En 2016, un développeur nommé Azer Koçulu a retiré du registre npm un paquet appelé left-pad, une bibliothèque de 11 lignes de code qui ajoutait des espaces à gauche d’une chaîne de caractères. Des milliers de projets en dépendaient, directement ou indirectement, et leur build a instantanément cassé. L’incident a révélé la fragilité de l’écosystème des dépendances : une pyramide immense reposant parfois sur des micro-paquets maintenus par une seule personne. C’est le problème de la chaîne d’approvisionnement logicielle que nous avons abordé dans le module 2.

Le cas le plus inquiétant est peut-être celui de xz Utils en 2024. Un contributeur opérant sous le pseudonyme “Jia Tan” a patiemment gagné la confiance du mainteneur solitaire du projet xz, une bibliothèque de compression utilisée dans pratiquement toutes les distributions Linux. Après des années de contributions légitimes, Jia Tan a introduit une porte dérobée (backdoor) sophistiquée qui aurait pu compromettre des millions de serveurs. La backdoor a été découverte par accident, par un développeur de Microsoft qui a remarqué que les connexions SSH étaient anormalement lentes. L’attaque exploitait précisément la vulnérabilité sociale de l’open source : un mainteneur épuisé, soulagé de recevoir enfin de l’aide, avait progressivement cédé les droits de commit à un inconnu. C’est un sujet que nous avons également abordé dans la section sur la sécurité du module 5.
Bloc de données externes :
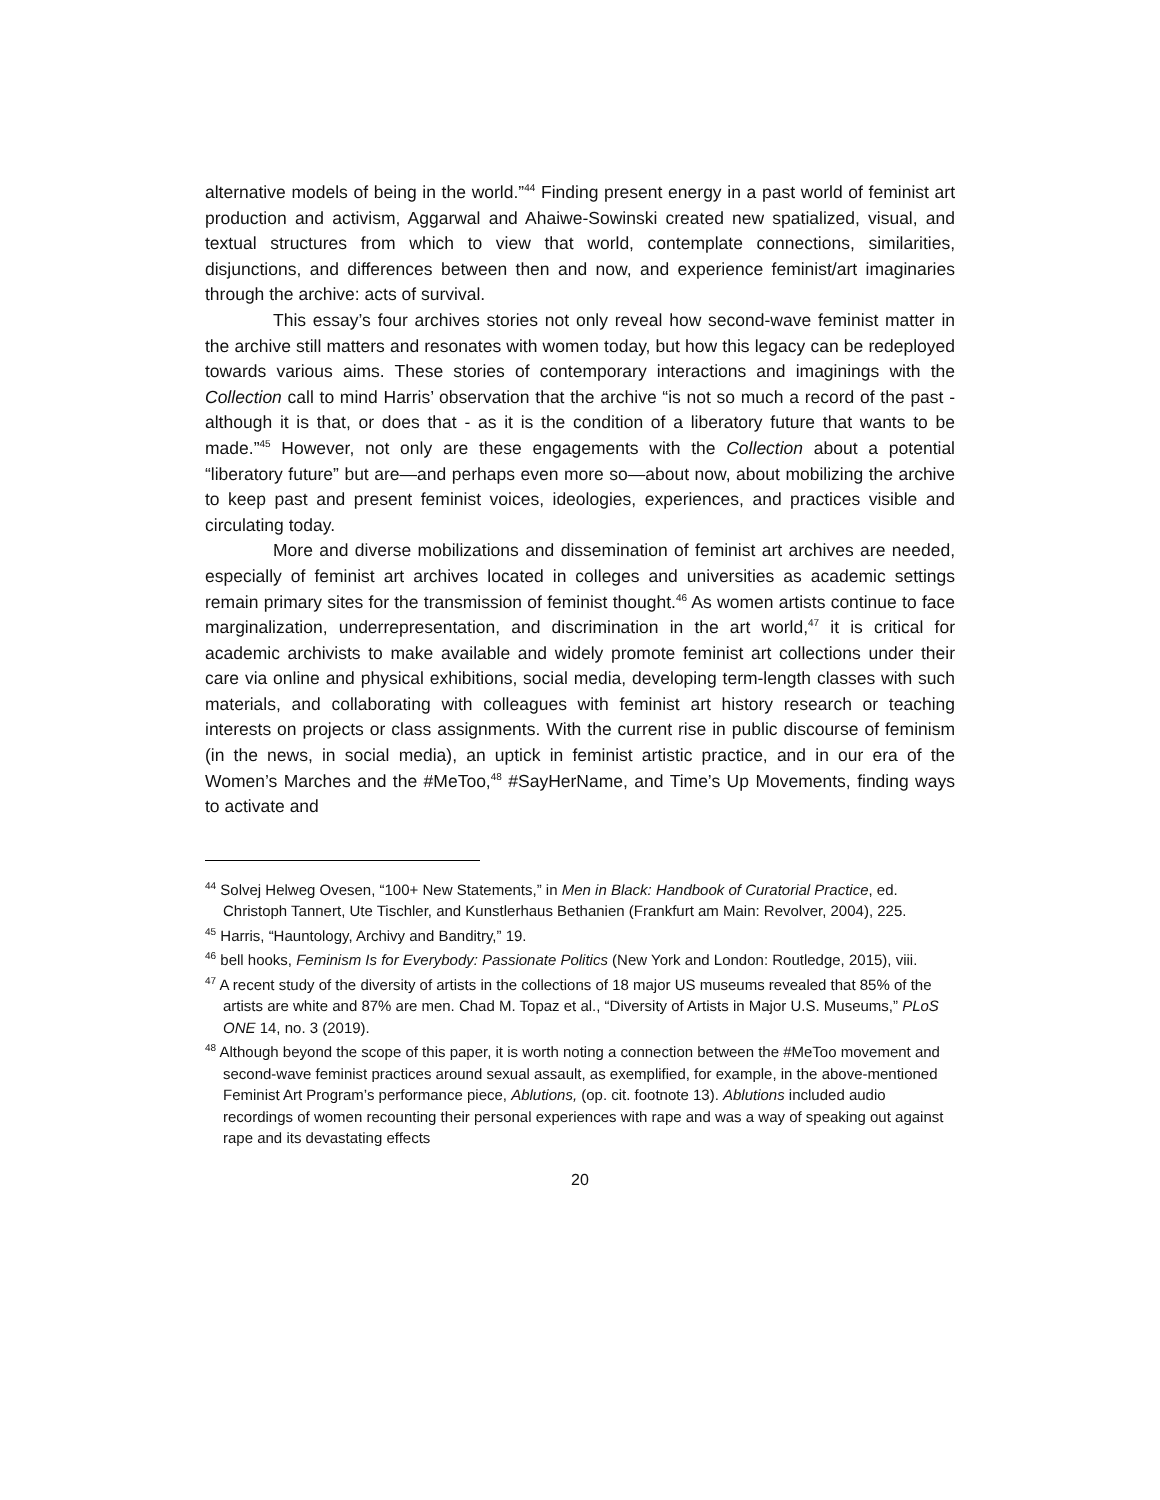alternative models of being in the world.”<sup>44</sup> Finding present energy in a past world of feminist art production and activism, Aggarwal and Ahaiwe-Sowinski created new spatialized, visual, and textual structures from which to view that world, contemplate connections, similarities, disjunctions, and differences between then and now, and experience feminist/art imaginaries through the archive: acts of survival.
This essay’s four archives stories not only reveal how second-wave feminist matter in the archive still matters and resonates with women today, but how this legacy can be redeployed towards various aims. These stories of contemporary interactions and imaginings with the Collection call to mind Harris’ observation that the archive “is not so much a record of the past - although it is that, or does that - as it is the condition of a liberatory future that wants to be made.”<sup>45</sup> However, not only are these engagements with the Collection about a potential “liberatory future” but are—and perhaps even more so—about now, about mobilizing the archive to keep past and present feminist voices, ideologies, experiences, and practices visible and circulating today.
More and diverse mobilizations and dissemination of feminist art archives are needed, especially of feminist art archives located in colleges and universities as academic settings remain primary sites for the transmission of feminist thought.<sup>46</sup> As women artists continue to face marginalization, underrepresentation, and discrimination in the art world,<sup>47</sup> it is critical for academic archivists to make available and widely promote feminist art collections under their care via online and physical exhibitions, social media, developing term-length classes with such materials, and collaborating with colleagues with feminist art history research or teaching interests on projects or class assignments. With the current rise in public discourse of feminism (in the news, in social media), an uptick in feminist artistic practice, and in our era of the Women’s Marches and the #MeToo,<sup>48</sup> #SayHerName, and Time’s Up Movements, finding ways to activate and
<sup>44</sup> Solvej Helweg Ovesen, “100+ New Statements,” in Men in Black: Handbook of Curatorial Practice, ed. Christoph Tannert, Ute Tischler, and Kunstlerhaus Bethanien (Frankfurt am Main: Revolver, 2004), 225.
<sup>45</sup> Harris, “Hauntology, Archivy and Banditry,” 19.
<sup>46</sup> bell hooks, Feminism Is for Everybody: Passionate Politics (New York and London: Routledge, 2015), viii.
<sup>47</sup> A recent study of the diversity of artists in the collections of 18 major US museums revealed that 85% of the artists are white and 87% are men. Chad M. Topaz et al., “Diversity of Artists in Major U.S. Museums,” PLoS ONE 14, no. 3 (2019).
<sup>48</sup> Although beyond the scope of this paper, it is worth noting a connection between the #MeToo movement and second-wave feminist practices around sexual assault, as exemplified, for example, in the above-mentioned Feminist Art Program’s performance piece, Ablutions, (op. cit. footnote 13). Ablutions included audio recordings of women recounting their personal experiences with rape and was a way of speaking out against rape and its devastating effects
20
Ces épisodes illustrent une tension fondamentale. L’open source a spectaculairement réussi comme modèle de développement : il a produit les logiciels les plus utilisés au monde. Mais il n’a pas résolu le problème de la maintenance à long terme. Les développeurs créent et contribuent par passion, mais la maintenance quotidienne (répondre aux issues, réviser les pull requests, mettre à jour les dépendances, corriger les failles de sécurité) est un travail ingrat qui mène à l’épuisement. Le dessin humoristique de xkcd intitulé “Dependency” résume bien la situation :

xkcd #2347 : Dependency

Source : xkcd.com/2347, licence CC BY-NC 2.5.

Toute l’infrastructure numérique moderne, représentée par un empilement de blocs massifs, repose en fin de compte sur un projet maintenu bénévolement par un inconnu quelque part.